Goal of the exercise: Among the records that follow, find each line holding the word "right" and copy it.

Data for processing:
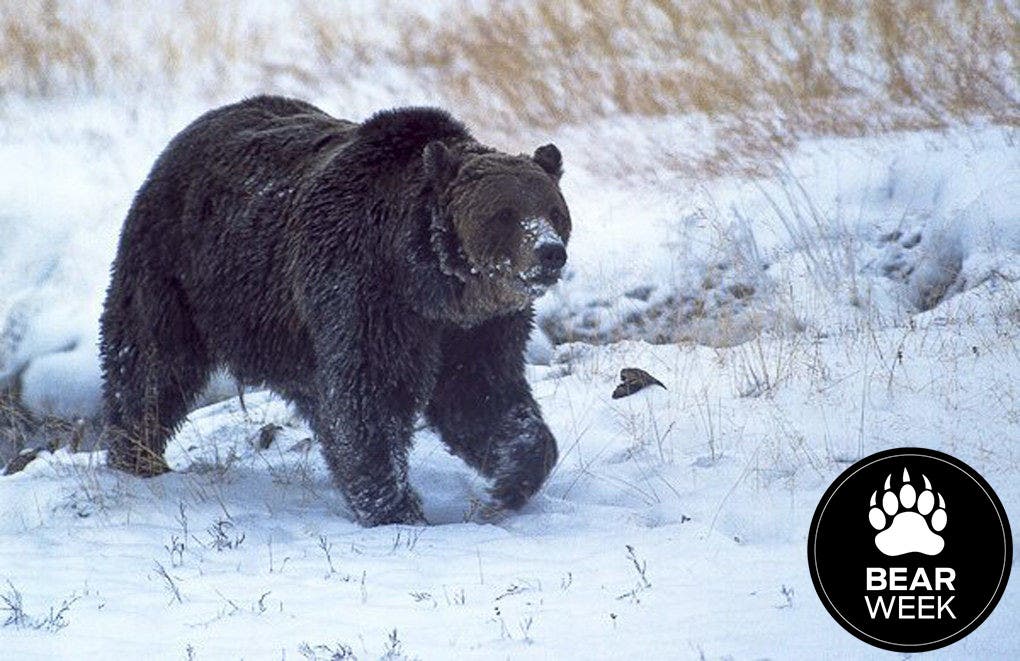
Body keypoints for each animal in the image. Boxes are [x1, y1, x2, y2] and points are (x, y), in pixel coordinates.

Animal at [99, 95, 571, 526]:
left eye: (554, 210)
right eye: (504, 213)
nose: (550, 252)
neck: (433, 287)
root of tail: (191, 131)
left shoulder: (478, 328)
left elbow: (482, 395)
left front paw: (510, 480)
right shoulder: (365, 292)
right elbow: (370, 395)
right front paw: (395, 507)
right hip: (179, 270)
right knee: (151, 361)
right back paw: (137, 456)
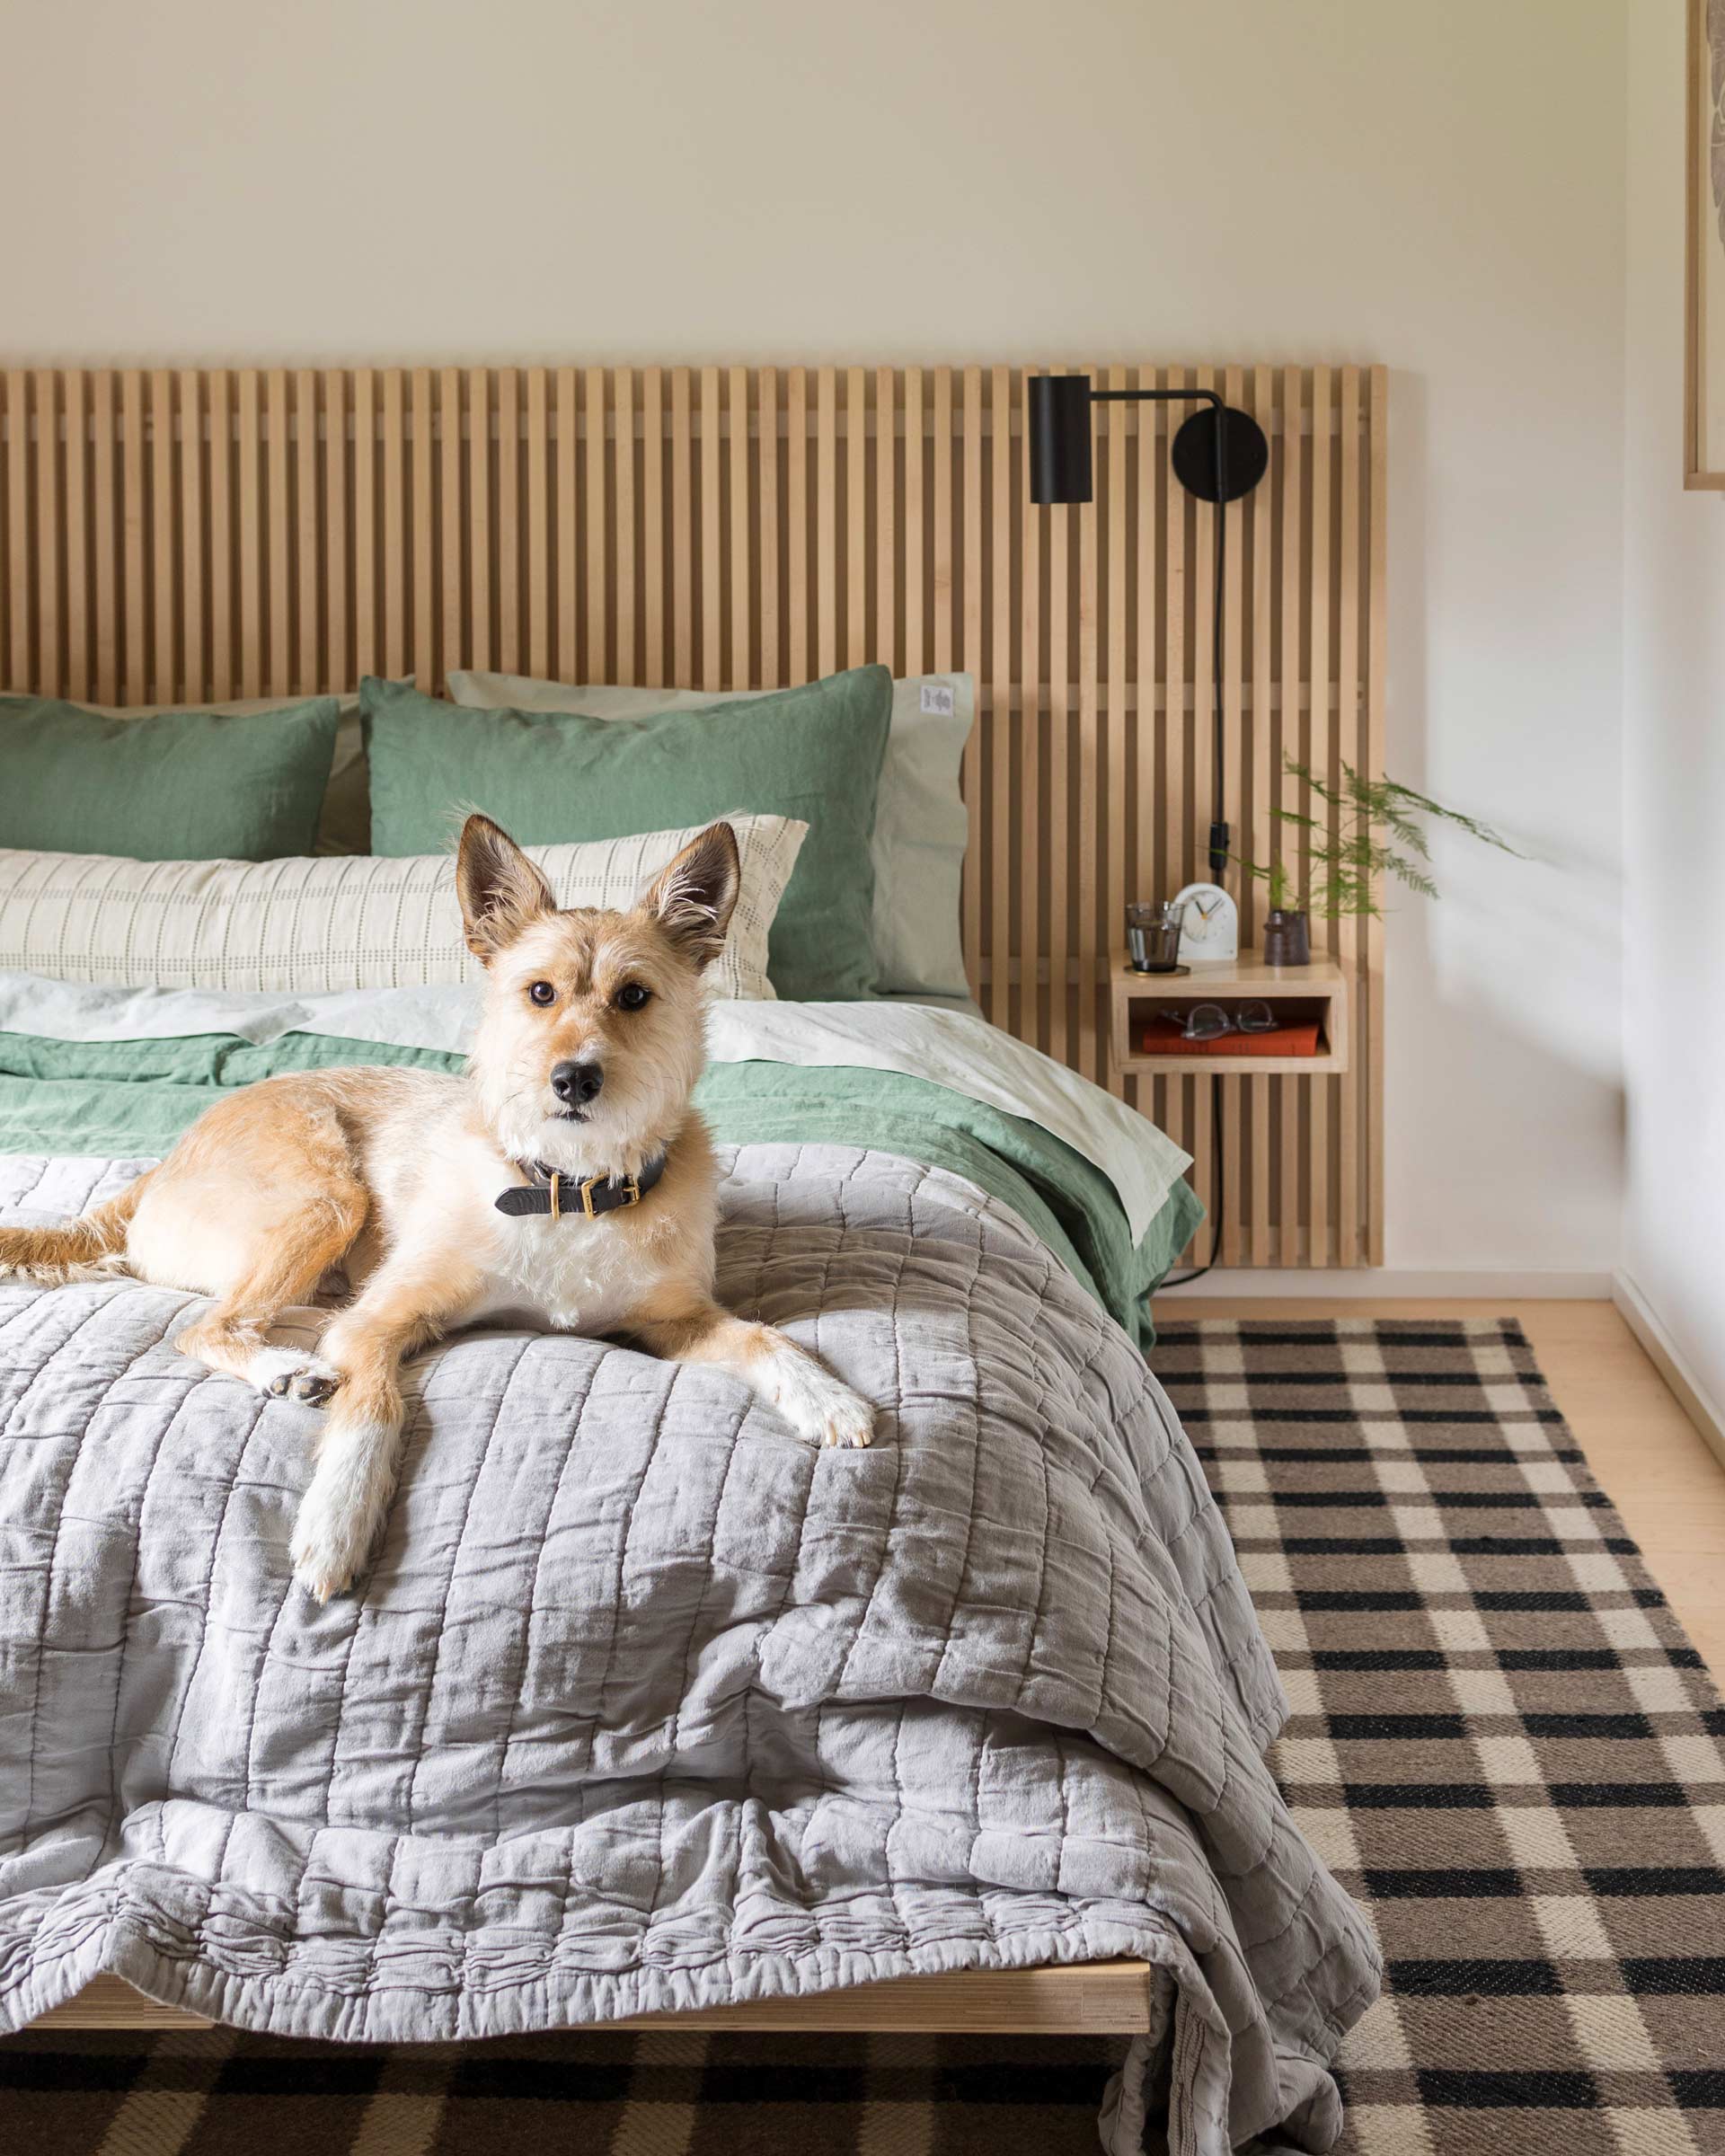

Response area:
right eye: (504, 213)
right shoulder: (365, 292)
right elbow: (370, 395)
right front paw: (395, 507)
right hip: (179, 270)
right knee: (151, 361)
right back paw: (137, 456)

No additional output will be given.